Tell me how many lines of the entries below include the string "held", and give only the number.

(Stored data entries)
☆ ☆ ☆ ☆ ☆

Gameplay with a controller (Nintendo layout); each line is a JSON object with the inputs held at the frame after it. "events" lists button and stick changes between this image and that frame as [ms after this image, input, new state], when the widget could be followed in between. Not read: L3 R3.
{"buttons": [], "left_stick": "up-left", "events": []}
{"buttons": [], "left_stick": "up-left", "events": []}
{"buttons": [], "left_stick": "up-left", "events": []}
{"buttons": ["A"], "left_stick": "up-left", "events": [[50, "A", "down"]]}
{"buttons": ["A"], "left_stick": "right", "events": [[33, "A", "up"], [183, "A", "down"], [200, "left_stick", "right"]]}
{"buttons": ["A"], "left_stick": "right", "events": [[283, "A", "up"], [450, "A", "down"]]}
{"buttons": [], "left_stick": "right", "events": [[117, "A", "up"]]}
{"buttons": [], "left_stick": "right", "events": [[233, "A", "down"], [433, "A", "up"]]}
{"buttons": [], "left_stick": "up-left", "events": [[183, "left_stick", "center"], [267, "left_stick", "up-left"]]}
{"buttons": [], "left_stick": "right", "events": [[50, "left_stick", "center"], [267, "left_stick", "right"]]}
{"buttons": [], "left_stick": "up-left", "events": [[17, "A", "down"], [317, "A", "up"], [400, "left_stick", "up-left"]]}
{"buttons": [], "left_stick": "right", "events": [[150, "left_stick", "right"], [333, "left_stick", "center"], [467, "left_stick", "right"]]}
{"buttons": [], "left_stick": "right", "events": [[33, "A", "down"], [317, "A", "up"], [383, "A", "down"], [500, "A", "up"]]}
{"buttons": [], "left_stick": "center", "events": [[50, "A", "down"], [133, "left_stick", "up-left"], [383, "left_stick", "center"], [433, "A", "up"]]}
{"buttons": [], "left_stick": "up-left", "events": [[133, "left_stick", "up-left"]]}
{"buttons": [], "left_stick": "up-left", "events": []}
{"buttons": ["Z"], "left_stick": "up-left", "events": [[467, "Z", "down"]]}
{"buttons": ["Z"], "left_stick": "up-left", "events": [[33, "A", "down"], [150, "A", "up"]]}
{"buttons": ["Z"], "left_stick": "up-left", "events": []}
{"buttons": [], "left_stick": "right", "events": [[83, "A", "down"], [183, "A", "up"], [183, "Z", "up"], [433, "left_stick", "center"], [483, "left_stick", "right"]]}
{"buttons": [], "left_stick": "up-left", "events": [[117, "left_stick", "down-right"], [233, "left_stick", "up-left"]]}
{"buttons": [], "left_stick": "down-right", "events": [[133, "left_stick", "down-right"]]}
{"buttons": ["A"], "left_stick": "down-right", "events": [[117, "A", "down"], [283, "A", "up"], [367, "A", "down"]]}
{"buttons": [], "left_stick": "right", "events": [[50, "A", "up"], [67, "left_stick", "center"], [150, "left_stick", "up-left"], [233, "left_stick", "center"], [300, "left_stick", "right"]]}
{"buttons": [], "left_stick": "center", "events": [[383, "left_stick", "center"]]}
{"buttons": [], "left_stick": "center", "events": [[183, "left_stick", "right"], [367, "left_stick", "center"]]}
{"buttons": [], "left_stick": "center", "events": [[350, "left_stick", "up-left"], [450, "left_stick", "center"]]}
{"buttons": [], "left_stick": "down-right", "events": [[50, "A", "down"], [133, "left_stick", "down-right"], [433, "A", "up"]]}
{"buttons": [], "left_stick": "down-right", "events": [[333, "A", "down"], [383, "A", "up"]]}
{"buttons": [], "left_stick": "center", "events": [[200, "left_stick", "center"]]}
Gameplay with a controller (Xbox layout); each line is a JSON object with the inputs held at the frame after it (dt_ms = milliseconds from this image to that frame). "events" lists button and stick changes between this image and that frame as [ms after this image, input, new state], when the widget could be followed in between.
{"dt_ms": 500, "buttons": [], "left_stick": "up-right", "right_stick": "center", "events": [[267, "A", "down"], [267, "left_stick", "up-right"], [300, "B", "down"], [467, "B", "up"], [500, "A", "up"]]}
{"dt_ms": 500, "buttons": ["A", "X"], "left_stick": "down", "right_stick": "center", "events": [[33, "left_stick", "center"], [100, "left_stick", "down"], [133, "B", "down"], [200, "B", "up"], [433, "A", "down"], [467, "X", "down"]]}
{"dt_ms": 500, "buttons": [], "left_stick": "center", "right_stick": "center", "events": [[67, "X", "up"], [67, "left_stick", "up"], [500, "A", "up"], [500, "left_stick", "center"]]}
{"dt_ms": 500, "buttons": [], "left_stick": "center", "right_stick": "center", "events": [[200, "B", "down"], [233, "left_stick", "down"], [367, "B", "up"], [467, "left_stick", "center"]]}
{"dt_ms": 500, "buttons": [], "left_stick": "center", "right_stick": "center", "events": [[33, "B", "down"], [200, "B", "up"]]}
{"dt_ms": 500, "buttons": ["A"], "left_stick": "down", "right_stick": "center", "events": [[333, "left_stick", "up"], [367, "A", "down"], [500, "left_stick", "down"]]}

☆ ☆ ☆ ☆ ☆

__Output of the task__
2